I looked into new methods for feature selection and rule induction, based on rough set theory and fuzzy-rough set theory. This also included a year spent on two-level LR models for forensic glass analysis.
I investigated how Rough Set Theory and Fuzzy Sets may be combined for use in different aspects of the Knowledge Engineering process. The work primarily focusses on how fuzzy-rough sets can be used in the attribute reduction (feature selection) process. This research was funded by the EPSRC in conjunction with the Advanced Knowledge Technologies (AKT) project. AKT brings together a strong set of universities and complementary disciplines to tackle fundamental problems associated with the management of knowledge. The work also involved some Swarm Intelligence; in particular Ant Colony Optimization. The thesis can be be viewed here
My MSc project was entitled “A Rough Set-Aided System for Sorting WWW Bookmarks”. The goal of the project was to investigate how useful Rough Set Theory (RST) may be in extracting information from an information-poor domain, namely the databases of bookmarks/favorites stored by web browsers. The resulting application classifies bookmarks using only the information stored in their URL and title fields (the web page that it points to is not examined). RST is used as a data reduction step before classification; it locates those attributes that contain the most important information for the classification task at hand. In text categorisation it is usually the case that such a dimensionality reduction must take place prior to classification, as the number of attributes involved renders most classifiers intractable. The system was implemented in Java (with a touch of Perl) and was designed in a modular fashion, allowing the various sub-modules to be replaced (if desired) in the future by alternative implementations.

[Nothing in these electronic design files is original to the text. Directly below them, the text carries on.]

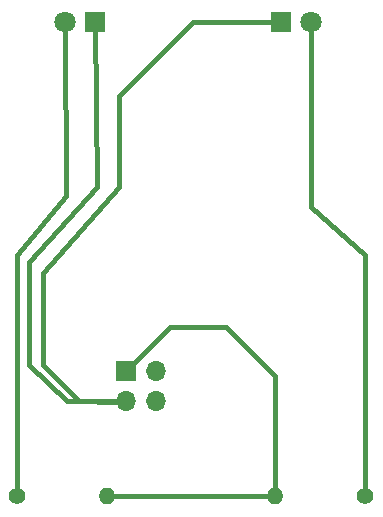
<source format=gbl>
G04 #@! TF.FileFunction,Copper,L2,Bot,Signal*
%FSLAX46Y46*%
G04 Gerber Fmt 4.6, Leading zero omitted, Abs format (unit mm)*
G04 Created by KiCad (PCBNEW 4.0.7) date Saturday, October 27, 2018 'PMt' 11:49:14 PM*
%MOMM*%
%LPD*%
G01*
G04 APERTURE LIST*
%ADD10C,0.100000*%
%ADD11R,1.800000X1.800000*%
%ADD12C,1.800000*%
%ADD13C,1.400000*%
%ADD14O,1.400000X1.400000*%
%ADD15R,1.700000X1.700000*%
%ADD16O,1.700000X1.700000*%
%ADD17C,0.381000*%
G04 APERTURE END LIST*
D10*
D11*
X156464000Y-80772000D03*
D12*
X159004000Y-80772000D03*
D11*
X140716000Y-80772000D03*
D12*
X138176000Y-80772000D03*
D13*
X134112000Y-120904000D03*
D14*
X141732000Y-120904000D03*
D15*
X143319500Y-110299500D03*
D16*
X143319500Y-112839500D03*
X145859500Y-110299500D03*
X145859500Y-112839500D03*
D13*
X163576000Y-120904000D03*
D14*
X155956000Y-120904000D03*
D17*
X148971000Y-80772000D02*
X148971000Y-80772000D01*
X156464000Y-80772000D02*
X148971000Y-80772000D01*
X142746876Y-86996124D02*
X148971000Y-80772000D01*
X143319500Y-112839500D02*
X139319000Y-112839500D01*
X142684500Y-94678500D02*
X142746876Y-86996124D01*
X136271000Y-101981000D02*
X142684500Y-94678500D01*
X136271000Y-109791500D02*
X136271000Y-101981000D01*
X139319000Y-112839500D02*
X136271000Y-109791500D01*
X138303000Y-112839500D02*
X143319500Y-112903000D01*
X135128000Y-109791500D02*
X138303000Y-112839500D01*
X135128000Y-101092000D02*
X135128000Y-109791500D01*
X140843000Y-94742000D02*
X135128000Y-101092000D01*
X140716000Y-80772000D02*
X140843000Y-94742000D01*
X159004000Y-80772000D02*
X159004000Y-96393000D01*
X163576000Y-100457000D02*
X163576000Y-120904000D01*
X159004000Y-96393000D02*
X163576000Y-100457000D01*
X134112000Y-120904000D02*
X134112000Y-100457000D01*
X138239500Y-95440500D02*
X138176000Y-80772000D01*
X134112000Y-100457000D02*
X138239500Y-95440500D01*
X155956000Y-120904000D02*
X155956000Y-110744000D01*
X147066000Y-106553000D02*
X143319500Y-110299500D01*
X151765000Y-106553000D02*
X147066000Y-106553000D01*
X155956000Y-110744000D02*
X151765000Y-106553000D01*
X141795500Y-120840500D02*
X141732000Y-120904000D01*
X155956000Y-120904000D02*
X155956000Y-120777000D01*
X141732000Y-120904000D02*
X155956000Y-120904000D01*
X155956000Y-120904000D02*
X155956000Y-120904000D01*
X155956000Y-120777000D02*
X155956000Y-120777000D01*
M02*

</source>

I studied Computer Science at Lancaster University for three years, culminating in a project entitled “Autonomous Actors in VR Movies“. The actors were VR people who employed a rule-base for decision making as they traversed their virtual world. Objects were available for them to pick up and use in their journey. Raycasting was used to give the actors vision so they could locate these objects and other actors. The project combined VRML and Java to produce an application that can be viewed using a web browser (if the browser has VRML viewing capabilities).
To learn the Java programming language during my time at Lancaster, I decided to write a game. This started life as a very basic space invaders-style shoot-em-up and gradually evolved into a less basic space invaders-style shoot-em-up. The original alien graphics (mainly comprising of pictures of the department lecturers) were changed, resulting in the finished article. You can try it out (along with some other developments) here.